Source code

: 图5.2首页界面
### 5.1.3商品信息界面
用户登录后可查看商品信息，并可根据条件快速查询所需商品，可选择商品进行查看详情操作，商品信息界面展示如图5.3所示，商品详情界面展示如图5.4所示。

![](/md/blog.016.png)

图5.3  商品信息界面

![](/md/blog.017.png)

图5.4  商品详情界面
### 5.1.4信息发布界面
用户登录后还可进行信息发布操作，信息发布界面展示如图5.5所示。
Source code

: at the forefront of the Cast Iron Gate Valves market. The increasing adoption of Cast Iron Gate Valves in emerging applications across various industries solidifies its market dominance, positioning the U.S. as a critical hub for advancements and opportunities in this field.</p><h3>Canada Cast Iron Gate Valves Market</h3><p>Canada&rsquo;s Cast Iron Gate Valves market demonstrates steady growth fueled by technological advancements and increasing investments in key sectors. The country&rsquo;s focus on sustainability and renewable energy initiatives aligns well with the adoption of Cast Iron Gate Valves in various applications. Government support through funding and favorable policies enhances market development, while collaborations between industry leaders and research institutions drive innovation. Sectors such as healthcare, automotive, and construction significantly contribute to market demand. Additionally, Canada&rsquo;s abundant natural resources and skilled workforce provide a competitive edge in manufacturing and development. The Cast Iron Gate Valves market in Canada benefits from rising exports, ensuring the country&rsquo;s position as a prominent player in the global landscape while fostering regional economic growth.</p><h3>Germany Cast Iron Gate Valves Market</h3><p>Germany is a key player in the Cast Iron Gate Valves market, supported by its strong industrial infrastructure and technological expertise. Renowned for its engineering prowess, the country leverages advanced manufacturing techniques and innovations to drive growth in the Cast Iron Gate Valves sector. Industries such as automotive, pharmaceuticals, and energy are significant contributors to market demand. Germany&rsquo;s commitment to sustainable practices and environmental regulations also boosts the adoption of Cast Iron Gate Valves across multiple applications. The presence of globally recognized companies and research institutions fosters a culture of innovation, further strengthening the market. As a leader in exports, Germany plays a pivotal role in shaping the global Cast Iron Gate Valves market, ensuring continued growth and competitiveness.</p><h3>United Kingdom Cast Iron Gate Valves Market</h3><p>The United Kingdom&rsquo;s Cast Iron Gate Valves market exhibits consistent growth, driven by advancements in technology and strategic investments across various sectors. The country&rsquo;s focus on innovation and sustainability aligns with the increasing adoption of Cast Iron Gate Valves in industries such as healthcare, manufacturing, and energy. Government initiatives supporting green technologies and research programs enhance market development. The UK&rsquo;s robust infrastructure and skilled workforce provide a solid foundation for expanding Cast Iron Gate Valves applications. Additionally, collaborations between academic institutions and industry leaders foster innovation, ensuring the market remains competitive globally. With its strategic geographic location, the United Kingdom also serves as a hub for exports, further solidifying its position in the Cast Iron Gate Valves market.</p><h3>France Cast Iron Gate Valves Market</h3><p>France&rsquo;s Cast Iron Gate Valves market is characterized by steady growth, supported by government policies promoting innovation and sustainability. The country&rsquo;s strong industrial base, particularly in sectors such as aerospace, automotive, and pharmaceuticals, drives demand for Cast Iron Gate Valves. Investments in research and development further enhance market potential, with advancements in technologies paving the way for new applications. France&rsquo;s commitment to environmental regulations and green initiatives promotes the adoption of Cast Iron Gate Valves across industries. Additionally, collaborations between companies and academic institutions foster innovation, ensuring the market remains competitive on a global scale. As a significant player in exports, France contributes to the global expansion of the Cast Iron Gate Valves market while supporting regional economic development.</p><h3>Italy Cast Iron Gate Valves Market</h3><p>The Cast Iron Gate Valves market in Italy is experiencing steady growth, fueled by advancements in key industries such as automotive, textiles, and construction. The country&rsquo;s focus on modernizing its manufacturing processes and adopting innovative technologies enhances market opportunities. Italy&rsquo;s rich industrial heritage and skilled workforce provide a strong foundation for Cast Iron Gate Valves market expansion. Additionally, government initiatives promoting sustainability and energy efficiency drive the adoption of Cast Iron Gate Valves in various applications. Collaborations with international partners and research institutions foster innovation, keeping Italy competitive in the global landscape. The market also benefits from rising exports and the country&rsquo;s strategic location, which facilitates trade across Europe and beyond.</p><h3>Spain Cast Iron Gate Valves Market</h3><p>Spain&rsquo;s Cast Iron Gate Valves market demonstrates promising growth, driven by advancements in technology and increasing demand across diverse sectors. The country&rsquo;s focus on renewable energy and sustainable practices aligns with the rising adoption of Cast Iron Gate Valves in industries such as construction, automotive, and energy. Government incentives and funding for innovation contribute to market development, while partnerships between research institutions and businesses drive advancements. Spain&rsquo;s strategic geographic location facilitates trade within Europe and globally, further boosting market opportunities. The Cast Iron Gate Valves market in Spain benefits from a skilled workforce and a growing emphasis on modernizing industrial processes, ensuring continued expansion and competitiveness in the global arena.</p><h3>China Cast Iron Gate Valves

==================================================

Task brief:
Write the records out again. Keep every line exactly as it is.

Solution to this exercise:
Source code

: 图5.2首页界面
### 5.1.3商品信息界面
用户登录后可查看商品信息，并可根据条件快速查询所需商品，可选择商品进行查看详情操作，商品信息界面展示如图5.3所示，商品详情界面展示如图5.4所示。

![](/md/blog.016.png)

图5.3  商品信息界面

![](/md/blog.017.png)

图5.4  商品详情界面
### 5.1.4信息发布界面
用户登录后还可进行信息发布操作，信息发布界面展示如图5.5所示。
Source code

: at the forefront of the Cast Iron Gate Valves market. The increasing adoption of Cast Iron Gate Valves in emerging applications across various industries solidifies its market dominance, positioning the U.S. as a critical hub for advancements and opportunities in this field.</p><h3>Canada Cast Iron Gate Valves Market</h3><p>Canada&rsquo;s Cast Iron Gate Valves market demonstrates steady growth fueled by technological advancements and increasing investments in key sectors. The country&rsquo;s focus on sustainability and renewable energy initiatives aligns well with the adoption of Cast Iron Gate Valves in various applications. Government support through funding and favorable policies enhances market development, while collaborations between industry leaders and research institutions drive innovation. Sectors such as healthcare, automotive, and construction significantly contribute to market demand. Additionally, Canada&rsquo;s abundant natural resources and skilled workforce provide a competitive edge in manufacturing and development. The Cast Iron Gate Valves market in Canada benefits from rising exports, ensuring the country&rsquo;s position as a prominent player in the global landscape while fostering regional economic growth.</p><h3>Germany Cast Iron Gate Valves Market</h3><p>Germany is a key player in the Cast Iron Gate Valves market, supported by its strong industrial infrastructure and technological expertise. Renowned for its engineering prowess, the country leverages advanced manufacturing techniques and innovations to drive growth in the Cast Iron Gate Valves sector. Industries such as automotive, pharmaceuticals, and energy are significant contributors to market demand. Germany&rsquo;s commitment to sustainable practices and environmental regulations also boosts the adoption of Cast Iron Gate Valves across multiple applications. The presence of globally recognized companies and research institutions fosters a culture of innovation, further strengthening the market. As a leader in exports, Germany plays a pivotal role in shaping the global Cast Iron Gate Valves market, ensuring continued growth and competitiveness.</p><h3>United Kingdom Cast Iron Gate Valves Market</h3><p>The United Kingdom&rsquo;s Cast Iron Gate Valves market exhibits consistent growth, driven by advancements in technology and strategic investments across various sectors. The country&rsquo;s focus on innovation and sustainability aligns with the increasing adoption of Cast Iron Gate Valves in industries such as healthcare, manufacturing, and energy. Government initiatives supporting green technologies and research programs enhance market development. The UK&rsquo;s robust infrastructure and skilled workforce provide a solid foundation for expanding Cast Iron Gate Valves applications. Additionally, collaborations between academic institutions and industry leaders foster innovation, ensuring the market remains competitive globally. With its strategic geographic location, the United Kingdom also serves as a hub for exports, further solidifying its position in the Cast Iron Gate Valves market.</p><h3>France Cast Iron Gate Valves Market</h3><p>France&rsquo;s Cast Iron Gate Valves market is characterized by steady growth, supported by government policies promoting innovation and sustainability. The country&rsquo;s strong industrial base, particularly in sectors such as aerospace, automotive, and pharmaceuticals, drives demand for Cast Iron Gate Valves. Investments in research and development further enhance market potential, with advancements in technologies paving the way for new applications. France&rsquo;s commitment to environmental regulations and green initiatives promotes the adoption of Cast Iron Gate Valves across industries. Additionally, collaborations between companies and academic institutions foster innovation, ensuring the market remains competitive on a global scale. As a significant player in exports, France contributes to the global expansion of the Cast Iron Gate Valves market while supporting regional economic development.</p><h3>Italy Cast Iron Gate Valves Market</h3><p>The Cast Iron Gate Valves market in Italy is experiencing steady growth, fueled by advancements in key industries such as automotive, textiles, and construction. The country&rsquo;s focus on modernizing its manufacturing processes and adopting innovative technologies enhances market opportunities. Italy&rsquo;s rich industrial heritage and skilled workforce provide a strong foundation for Cast Iron Gate Valves market expansion. Additionally, government initiatives promoting sustainability and energy efficiency drive the adoption of Cast Iron Gate Valves in various applications. Collaborations with international partners and research institutions foster innovation, keeping Italy competitive in the global landscape. The market also benefits from rising exports and the country&rsquo;s strategic location, which facilitates trade across Europe and beyond.</p><h3>Spain Cast Iron Gate Valves Market</h3><p>Spain&rsquo;s Cast Iron Gate Valves market demonstrates promising growth, driven by advancements in technology and increasing demand across diverse sectors. The country&rsquo;s focus on renewable energy and sustainable practices aligns with the rising adoption of Cast Iron Gate Valves in industries such as construction, automotive, and energy. Government incentives and funding for innovation contribute to market development, while partnerships between research institutions and businesses drive advancements. Spain&rsquo;s strategic geographic location facilitates trade within Europe and globally, further boosting market opportunities. The Cast Iron Gate Valves market in Spain benefits from a skilled workforce and a growing emphasis on modernizing industrial processes, ensuring continued expansion and competitiveness in the global arena.</p><h3>China Cast Iron Gate Valves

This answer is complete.